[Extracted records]

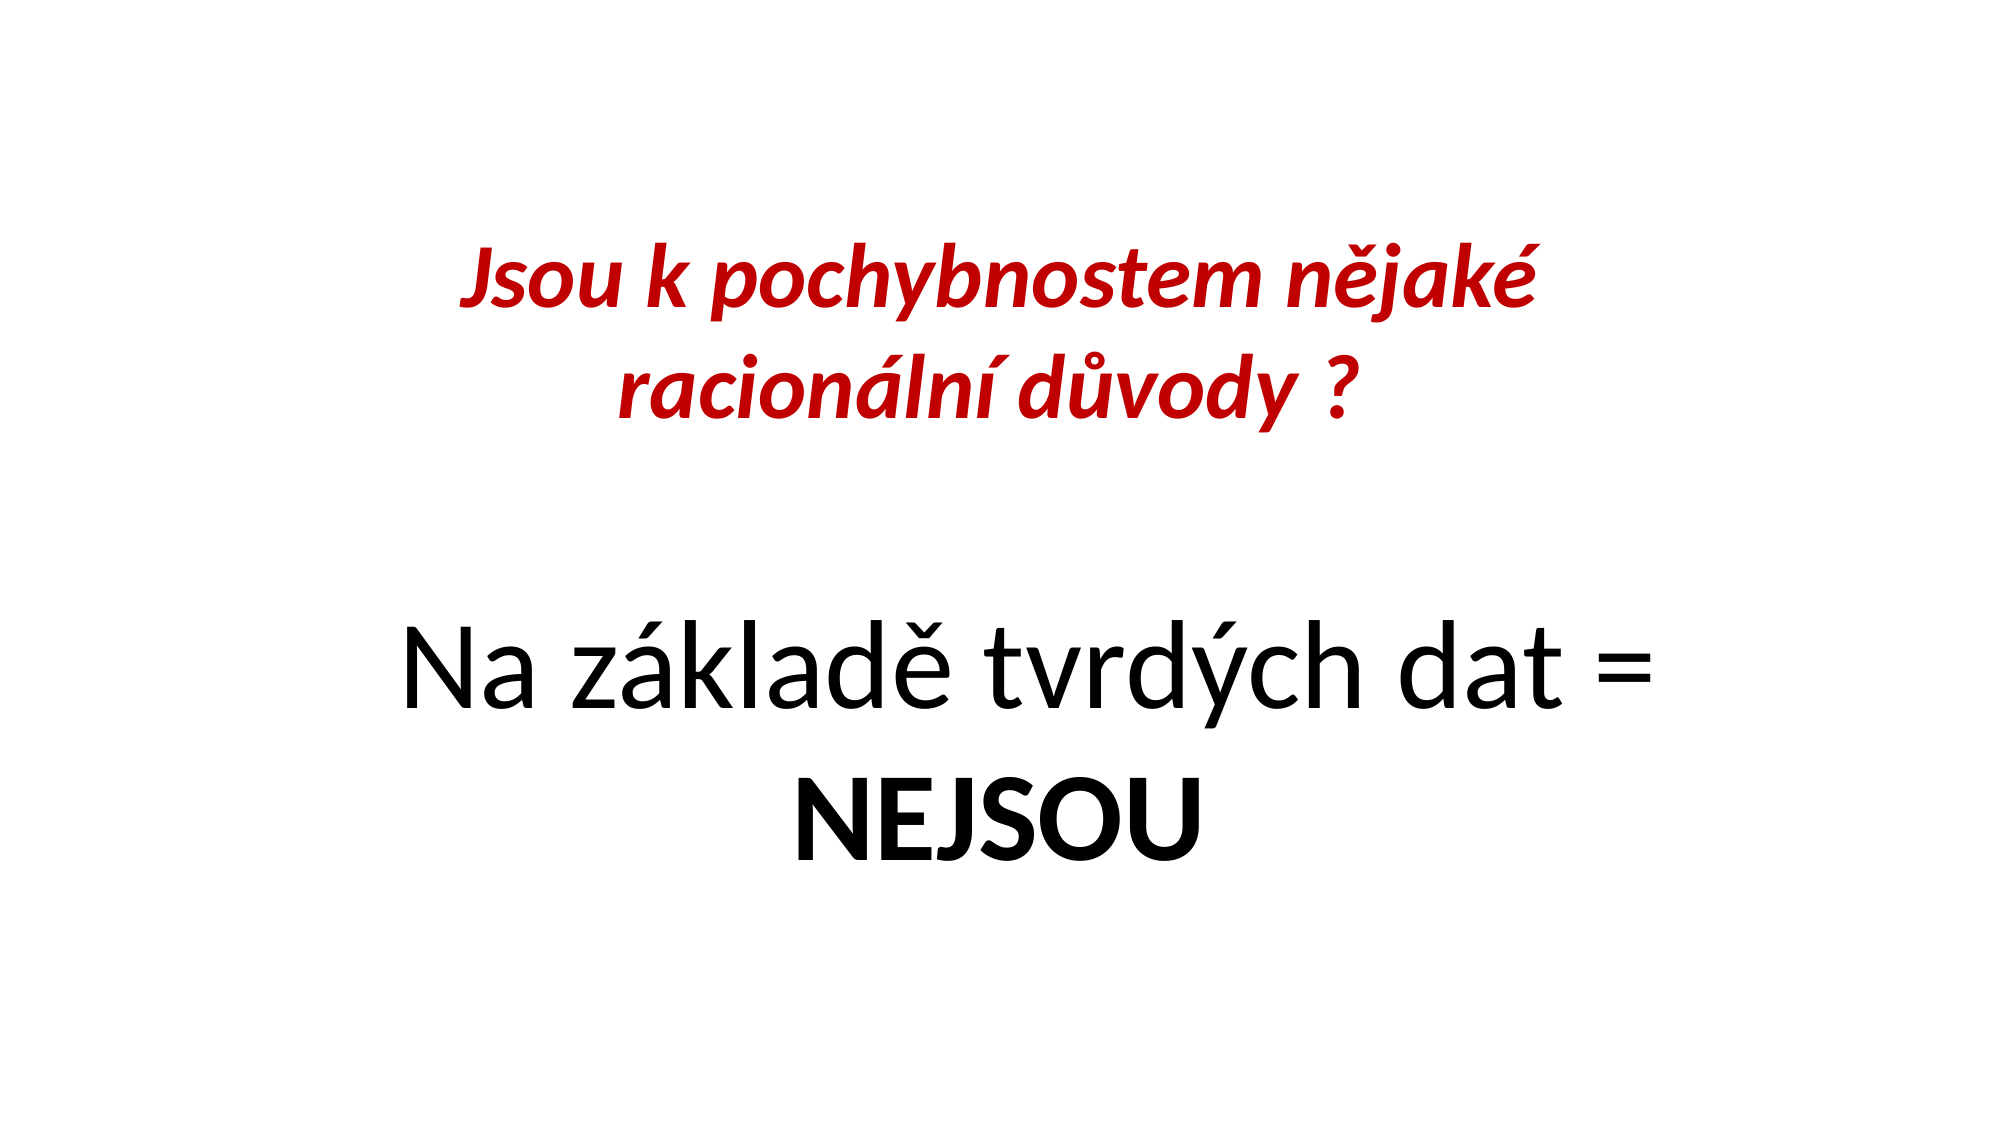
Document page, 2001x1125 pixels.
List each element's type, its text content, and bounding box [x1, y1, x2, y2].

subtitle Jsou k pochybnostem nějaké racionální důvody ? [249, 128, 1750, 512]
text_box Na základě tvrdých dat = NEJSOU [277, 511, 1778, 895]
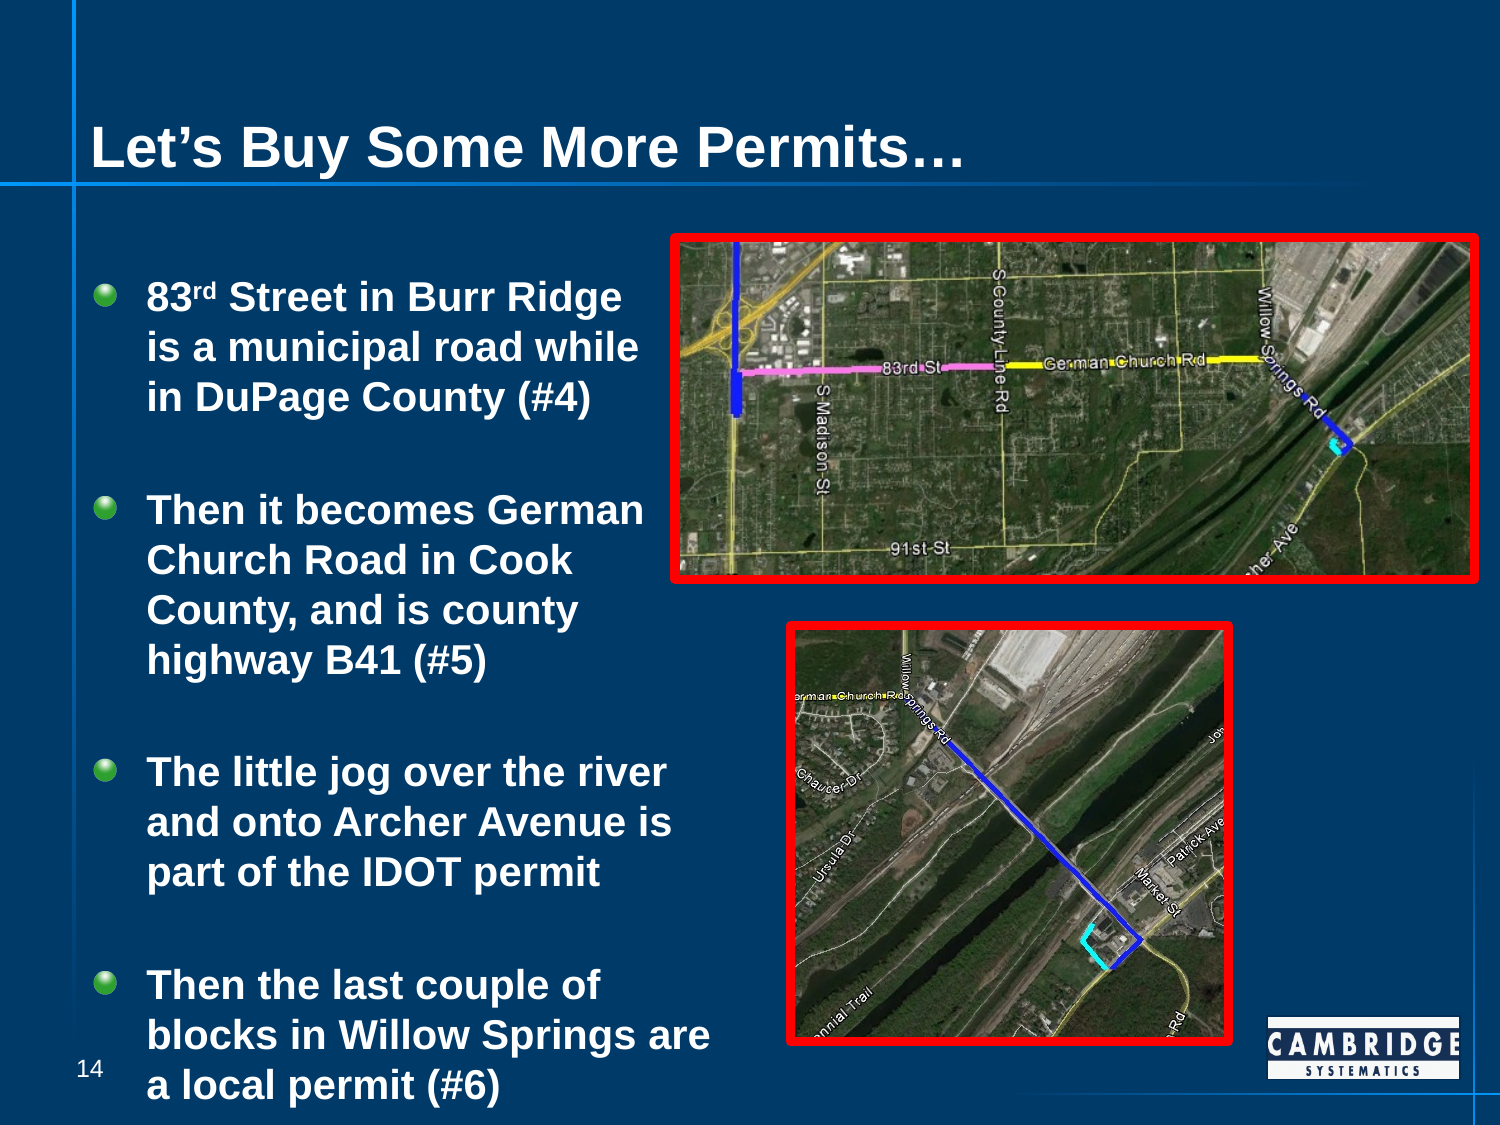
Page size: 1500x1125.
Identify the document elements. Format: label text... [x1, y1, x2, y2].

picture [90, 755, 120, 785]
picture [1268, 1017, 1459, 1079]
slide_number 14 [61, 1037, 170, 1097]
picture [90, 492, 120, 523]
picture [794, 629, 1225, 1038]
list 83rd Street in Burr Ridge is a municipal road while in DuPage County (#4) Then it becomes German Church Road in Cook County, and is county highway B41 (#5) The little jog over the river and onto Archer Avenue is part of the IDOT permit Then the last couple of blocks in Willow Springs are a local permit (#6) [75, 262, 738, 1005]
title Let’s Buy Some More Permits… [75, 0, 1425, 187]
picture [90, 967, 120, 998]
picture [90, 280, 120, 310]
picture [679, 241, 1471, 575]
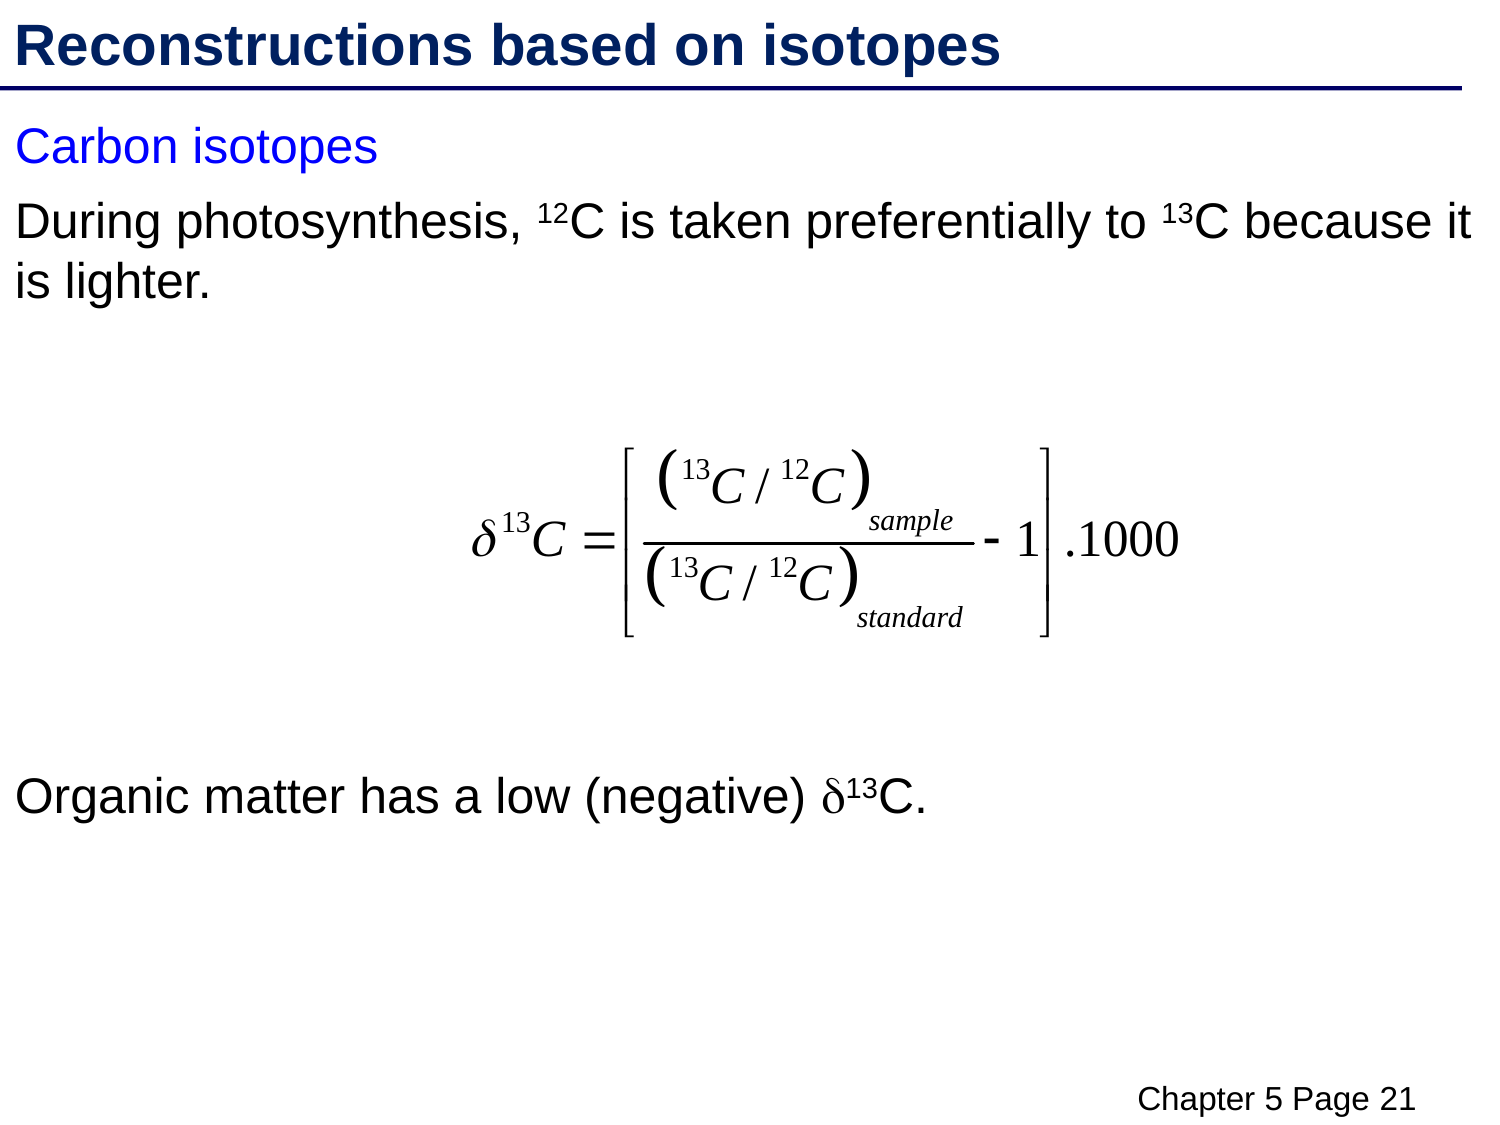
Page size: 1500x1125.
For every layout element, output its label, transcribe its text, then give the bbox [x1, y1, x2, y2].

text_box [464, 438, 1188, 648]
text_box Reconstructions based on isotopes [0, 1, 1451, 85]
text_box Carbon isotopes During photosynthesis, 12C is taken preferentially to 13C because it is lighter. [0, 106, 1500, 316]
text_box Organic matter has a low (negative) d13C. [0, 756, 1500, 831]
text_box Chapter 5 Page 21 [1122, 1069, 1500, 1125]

* Problem
Images should not be copied, but every other part of the entries must be reproduced exactly.

* Result of this exercise
Document page, 2001x1125 pixels.
List each element's type, its text content, and bounding box [x1, y1, x2, y2].

subtitle Jsou k pochybnostem nějaké racionální důvody ? [249, 128, 1750, 512]
text_box Na základě tvrdých dat = NEJSOU [277, 511, 1778, 895]
Page size: 1500x1125.
Identify the document elements. Format: label text... [x1, y1, x2, y2].

picture [90, 755, 120, 785]
picture [1268, 1017, 1459, 1079]
slide_number 14 [61, 1037, 170, 1097]
picture [90, 492, 120, 523]
picture [794, 629, 1225, 1038]
list 83rd Street in Burr Ridge is a municipal road while in DuPage County (#4) Then it becomes German Church Road in Cook County, and is county highway B41 (#5) The little jog over the river and onto Archer Avenue is part of the IDOT permit Then the last couple of blocks in Willow Springs are a local permit (#6) [75, 262, 738, 1005]
title Let’s Buy Some More Permits… [75, 0, 1425, 187]
picture [90, 967, 120, 998]
picture [90, 280, 120, 310]
picture [679, 241, 1471, 575]
Page size: 1500x1125.
For every layout element, output its label, transcribe its text, then give the bbox [x1, y1, x2, y2].

text_box [464, 438, 1188, 648]
text_box Reconstructions based on isotopes [0, 1, 1451, 85]
text_box Carbon isotopes During photosynthesis, 12C is taken preferentially to 13C because it is lighter. [0, 106, 1500, 316]
text_box Organic matter has a low (negative) d13C. [0, 756, 1500, 831]
text_box Chapter 5 Page 21 [1122, 1069, 1500, 1125]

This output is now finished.